Catalog of restart checkpoints for a named inference run.

A checkpoint owns the on-disk catalog and commit directories for one logical inference run. Each committed catalog row stores generic workflow metadata and component state bound through bind_checkpoint_state().

Parameters:
  • name (str) – Name of the checkpoint store. Used in the default checkpoint path and in commit manifests.

  • path (str | Path | None, optional) – Directory where checkpoint files are stored. If None, checkpoints are written under the default Earth2Studio cache location, by default None.

  • mode (Literal["overwrite", "append"], optional) – Catalog update mode. "overwrite" keeps only the latest row; "append" preserves row history for repeated writes, by default “overwrite”.

  • flush_interval (int | None, optional) – Number of workflow write calls between durable commits. Use None to keep updates pending until flush is called explicitly, by default 1.

  • history_size (int | None, optional) – Maximum number of rows to keep when mode="append". In overwrite mode this is ignored and treated as one latest row, by default None.

  • level (CheckpointLevel, optional) – Requested component logging level. 0 records workflow progress and explicit metadata only, 1 allows component state needed to restart workflow items such as ensemble members, and 2 allows component state needed to resume inside a forecast rollout, by default 2.

  • rank (int | None, optional) – Distributed rank for this process. If None, Earth2Studio attempts to detect the rank from PhysicsNeMo or common distributed environment variables, by default None.

  • world_size (int | None, optional) – Distributed world size. If None, Earth2Studio attempts to detect the world size from PhysicsNeMo or WORLD_SIZE, by default None.

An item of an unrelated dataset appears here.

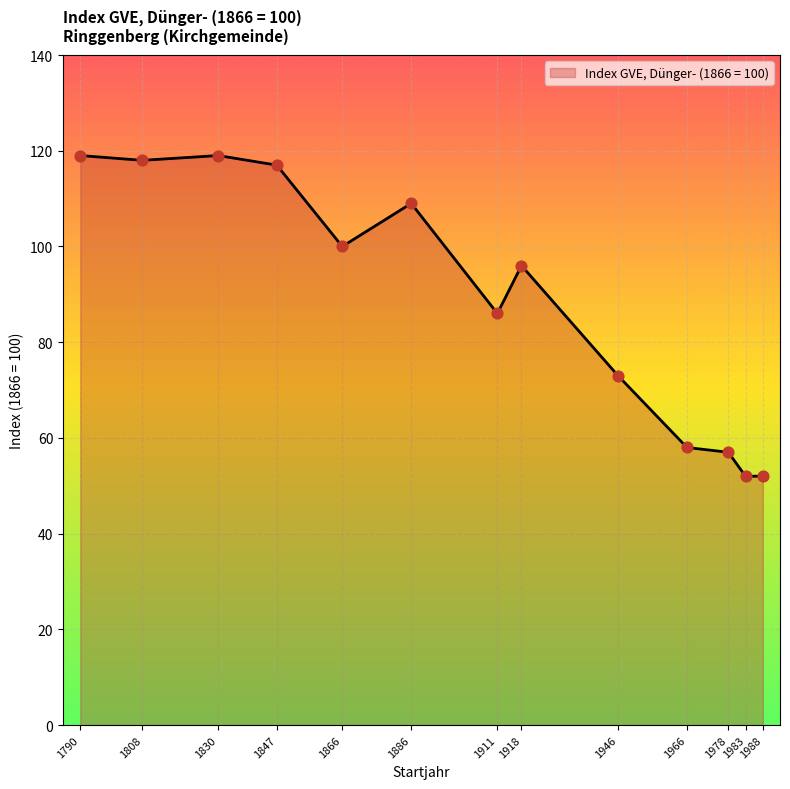

Between 1918 and 1983, which is larger?

1918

  • device (str | torch.device, optional) – Device where components should stage live tensor state before it is serialized into the checkpoint, by default torch.device(“cpu”).

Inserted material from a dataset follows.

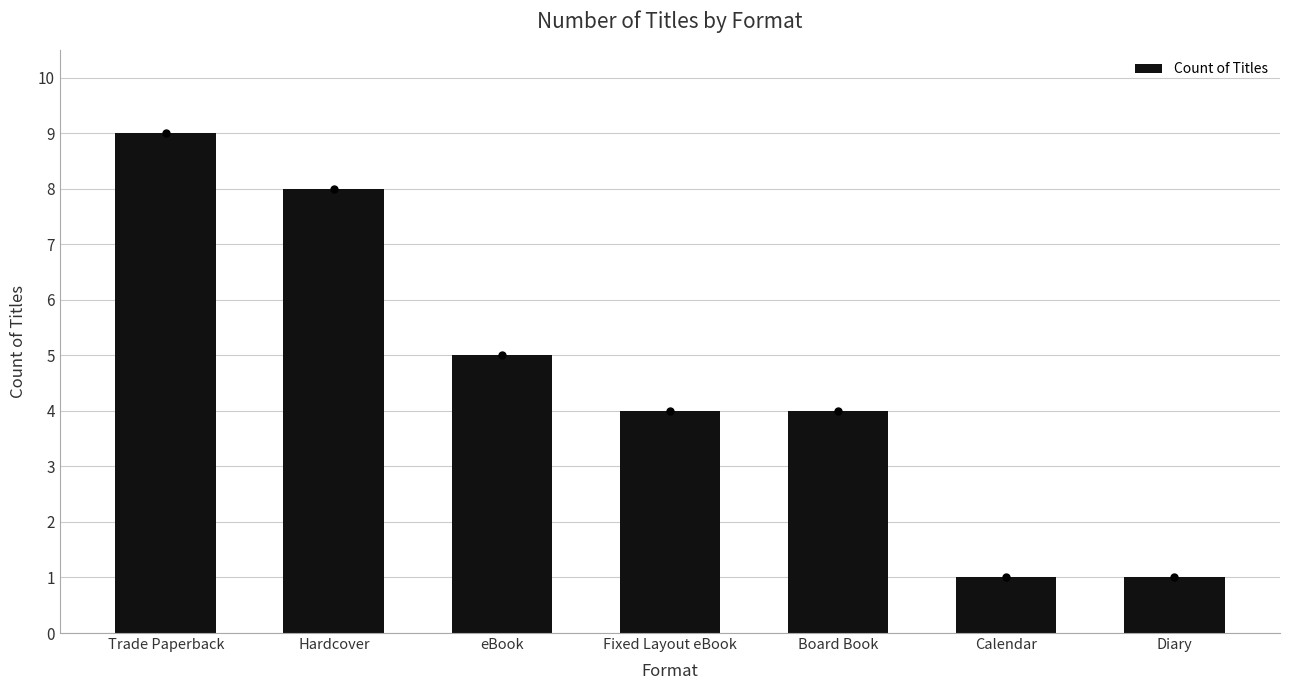

Reading left to right, list all the values displayed in this chart.

9	8	5	4	4	1	1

property active: CheckpointSession | None#

Active checkpoint selected from this catalog, if one is in scope.

property catalog: tuple[CheckpointEntry, ...]#

Committed checkpoint entries for the current rank.

property rank_path: Path#

Directory for this process checkpoint writes.

refresh()[source]#

Refresh the checkpoint catalog from disk.

Return type:

None

select(row)[source]#

Select an existing checkpoint row by position.

The selected session can be used as a context manager. Bound component state and metadata are restored from the selected catalog row when the session becomes active.

Parameters:

row (int) – Positional row index. Negative indexing is supported.

Returns:

Session representing the selected catalog row.

Return type:

CheckpointSession

Raises:

IndexError – If no catalog row matches the selection.